-- begin Given data --

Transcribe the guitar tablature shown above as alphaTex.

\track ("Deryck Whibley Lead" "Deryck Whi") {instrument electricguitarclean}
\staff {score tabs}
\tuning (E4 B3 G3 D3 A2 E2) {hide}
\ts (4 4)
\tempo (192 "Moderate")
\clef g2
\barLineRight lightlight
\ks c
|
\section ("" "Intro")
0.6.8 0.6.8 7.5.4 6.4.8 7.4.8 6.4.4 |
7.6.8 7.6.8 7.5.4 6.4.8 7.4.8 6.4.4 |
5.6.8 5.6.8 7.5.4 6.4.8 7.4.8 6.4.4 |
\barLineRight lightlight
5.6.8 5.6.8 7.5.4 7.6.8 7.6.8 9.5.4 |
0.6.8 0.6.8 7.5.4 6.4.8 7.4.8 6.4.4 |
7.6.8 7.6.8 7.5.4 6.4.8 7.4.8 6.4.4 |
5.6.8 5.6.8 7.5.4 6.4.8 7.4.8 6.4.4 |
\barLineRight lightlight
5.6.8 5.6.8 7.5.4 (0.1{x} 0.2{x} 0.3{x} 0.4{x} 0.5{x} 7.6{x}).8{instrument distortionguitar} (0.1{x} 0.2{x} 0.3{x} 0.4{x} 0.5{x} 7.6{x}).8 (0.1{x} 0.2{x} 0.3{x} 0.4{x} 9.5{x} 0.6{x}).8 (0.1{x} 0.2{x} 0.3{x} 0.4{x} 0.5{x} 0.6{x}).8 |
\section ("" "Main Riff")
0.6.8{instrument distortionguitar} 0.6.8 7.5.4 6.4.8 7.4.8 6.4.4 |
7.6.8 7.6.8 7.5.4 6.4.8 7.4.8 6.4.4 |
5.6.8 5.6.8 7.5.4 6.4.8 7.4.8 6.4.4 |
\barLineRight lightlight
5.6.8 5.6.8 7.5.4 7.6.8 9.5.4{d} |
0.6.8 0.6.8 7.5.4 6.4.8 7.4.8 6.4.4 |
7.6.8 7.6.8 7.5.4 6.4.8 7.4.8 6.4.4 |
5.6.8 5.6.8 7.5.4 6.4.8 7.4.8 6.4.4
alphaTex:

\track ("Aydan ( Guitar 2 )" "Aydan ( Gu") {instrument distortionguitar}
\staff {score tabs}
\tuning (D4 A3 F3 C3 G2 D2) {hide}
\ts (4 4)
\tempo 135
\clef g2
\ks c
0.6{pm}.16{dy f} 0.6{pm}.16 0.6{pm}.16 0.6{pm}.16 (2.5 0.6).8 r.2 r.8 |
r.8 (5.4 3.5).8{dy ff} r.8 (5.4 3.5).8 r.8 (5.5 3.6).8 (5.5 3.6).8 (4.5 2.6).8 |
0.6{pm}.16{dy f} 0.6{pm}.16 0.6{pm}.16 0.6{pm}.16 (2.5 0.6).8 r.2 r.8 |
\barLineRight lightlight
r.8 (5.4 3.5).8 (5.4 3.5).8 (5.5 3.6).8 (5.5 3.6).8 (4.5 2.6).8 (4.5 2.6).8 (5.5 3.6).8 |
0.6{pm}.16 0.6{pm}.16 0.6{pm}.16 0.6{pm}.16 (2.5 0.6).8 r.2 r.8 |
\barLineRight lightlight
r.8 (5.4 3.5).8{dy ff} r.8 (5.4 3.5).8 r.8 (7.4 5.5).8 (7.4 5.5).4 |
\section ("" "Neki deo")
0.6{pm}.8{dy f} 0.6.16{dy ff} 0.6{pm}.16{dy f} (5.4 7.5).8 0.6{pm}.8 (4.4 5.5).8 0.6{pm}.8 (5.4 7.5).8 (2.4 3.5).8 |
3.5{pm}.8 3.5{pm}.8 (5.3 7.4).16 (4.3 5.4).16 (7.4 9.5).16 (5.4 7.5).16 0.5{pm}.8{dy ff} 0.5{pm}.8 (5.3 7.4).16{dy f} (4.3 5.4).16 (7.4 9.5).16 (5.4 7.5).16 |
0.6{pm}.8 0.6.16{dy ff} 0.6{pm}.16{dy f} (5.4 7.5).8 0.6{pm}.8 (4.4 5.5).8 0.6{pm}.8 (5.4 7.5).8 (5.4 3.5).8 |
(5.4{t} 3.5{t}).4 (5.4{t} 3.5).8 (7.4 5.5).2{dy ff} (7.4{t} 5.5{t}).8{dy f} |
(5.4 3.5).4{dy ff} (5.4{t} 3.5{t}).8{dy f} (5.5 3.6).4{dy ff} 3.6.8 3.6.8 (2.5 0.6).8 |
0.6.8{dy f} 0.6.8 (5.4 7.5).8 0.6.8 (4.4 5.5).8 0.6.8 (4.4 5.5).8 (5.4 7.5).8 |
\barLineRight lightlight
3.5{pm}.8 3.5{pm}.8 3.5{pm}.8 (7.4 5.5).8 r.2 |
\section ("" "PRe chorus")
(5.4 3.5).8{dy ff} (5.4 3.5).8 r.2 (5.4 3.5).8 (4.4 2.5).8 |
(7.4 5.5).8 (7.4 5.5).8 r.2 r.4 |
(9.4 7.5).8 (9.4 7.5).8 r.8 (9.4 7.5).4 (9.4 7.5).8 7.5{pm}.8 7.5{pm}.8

-- end Given data --

Exercise objective
Count the lines in the entries above that contain the string "track", and reply with the number alone.

Answer
2